Afin de lutter contre les actes de violence perpétrés par les jeunes, des mesures strictes ont été mises en place dans certaines villes. À Pointe-à-Pitre, en Guadeloupe, un couvre-feu pour les mineurs a été instauré à partir du lundi 22 avril, tandis qu’à Béziers, dans l’Hérault, il a été mis en place dès le mardi suivant. Le maire de Nice, Christian Estrosi, envisage également d’adopter cette mesure dans sa ville dès le mois de mai.
Un couvre-feu pour les mineurs à Pointe-à-Pitre, Béziers et bientôt à Nice
Depuis le lundi 22 avril, un couvre-feu pour les mineurs est en vigueur à Pointe-à-Pitre en Guadeloupe. Un autre a été mis en place le mardi à Béziers dans l’Hérault, et prochainement, une mesure similaire sera instaurée à Nice dans les Alpes-Maritimes. Ces arrêtés successifs sont motivés par la volonté de lutter contre la violence chez les jeunes. À Nice, le maire Christian Estrosi souhaite mettre en place un couvre-feu pour les moins de 13 ans dès le mois de mai.

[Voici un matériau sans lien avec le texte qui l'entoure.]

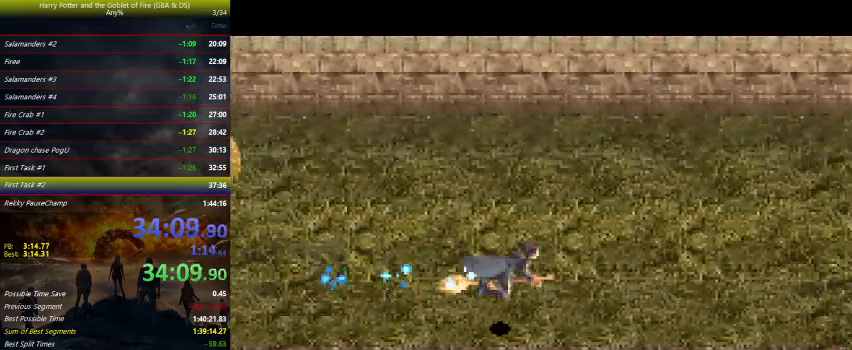
{"keys": ["right"], "events": []}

Une mesure bien accueillie par les habitants
Cette mesure a été plutôt bien accueillie par les habitants de Nice. Une réaction similaire s’est produite à Béziers, où un couvre-feu a été instauré mardi soir dans toute la ville. Cependant, malgré les arguments avancés par ses partisans sur son efficacité, le dispositif est critiqué par le pédopsychiatre de l’Hérault, Daniel Marcelli. Selon lui, le couvre-feu risque d’être contre-productif car les jeunes pourraient réagir en se rebellant et en provoquant des situations de conflit avec les forces de l’ordre. À Béziers, les parents des mineurs qui ne respectent pas le couvre-feu pourront être poursuivis pénalement.